▶ **Required work**:
Copy the data below, starting with the line containing "STYLE: JOOP! LEO Damen-Kimono Ba" and ending with the line containing "Material/Care", including both of those lines.

[The data Boundary: Start]

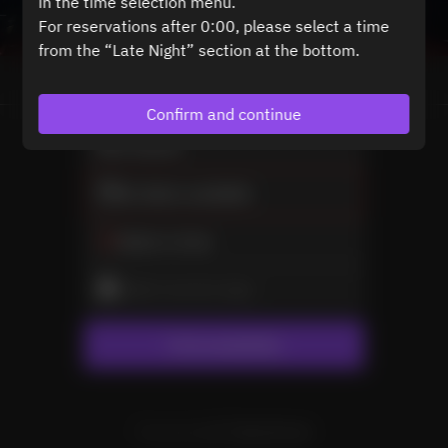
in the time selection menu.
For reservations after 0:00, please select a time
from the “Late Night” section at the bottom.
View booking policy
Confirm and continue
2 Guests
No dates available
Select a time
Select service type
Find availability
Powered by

[The data Boundary: End]
[The data Boundary: Start]

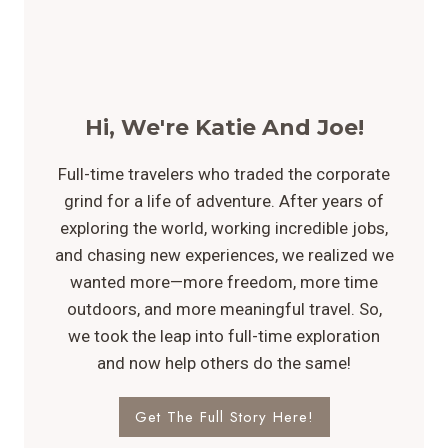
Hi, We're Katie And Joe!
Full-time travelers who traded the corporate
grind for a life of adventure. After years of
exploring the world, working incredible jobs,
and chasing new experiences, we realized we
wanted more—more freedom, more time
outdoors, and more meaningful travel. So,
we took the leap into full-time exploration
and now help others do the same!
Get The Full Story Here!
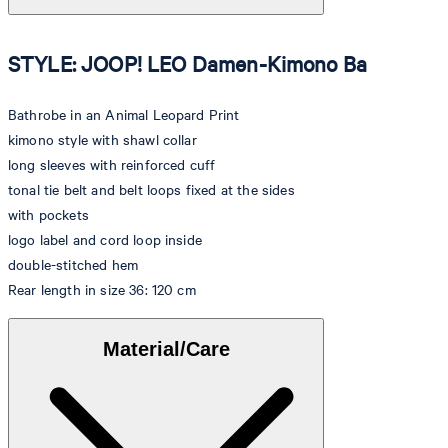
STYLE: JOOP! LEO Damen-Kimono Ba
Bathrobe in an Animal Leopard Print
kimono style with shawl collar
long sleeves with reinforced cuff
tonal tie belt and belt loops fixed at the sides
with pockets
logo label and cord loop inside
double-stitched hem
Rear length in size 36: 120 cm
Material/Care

[The data Boundary: End]
[The data Boundary: Start]

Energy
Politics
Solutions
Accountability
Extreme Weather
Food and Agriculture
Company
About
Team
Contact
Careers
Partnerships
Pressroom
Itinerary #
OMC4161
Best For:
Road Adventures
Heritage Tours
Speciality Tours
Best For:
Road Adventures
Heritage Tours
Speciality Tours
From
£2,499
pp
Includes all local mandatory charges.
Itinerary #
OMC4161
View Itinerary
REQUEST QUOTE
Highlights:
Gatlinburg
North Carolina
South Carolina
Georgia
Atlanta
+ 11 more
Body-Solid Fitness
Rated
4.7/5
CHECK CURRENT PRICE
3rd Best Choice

[The data Boundary: End]

▶ **Solved problem**:
STYLE: JOOP! LEO Damen-Kimono Ba
Bathrobe in an Animal Leopard Print
kimono style with shawl collar
long sleeves with reinforced cuff
tonal tie belt and belt loops fixed at the sides
with pockets
logo label and cord loop inside
double-stitched hem
Rear length in size 36: 120 cm
Material/Care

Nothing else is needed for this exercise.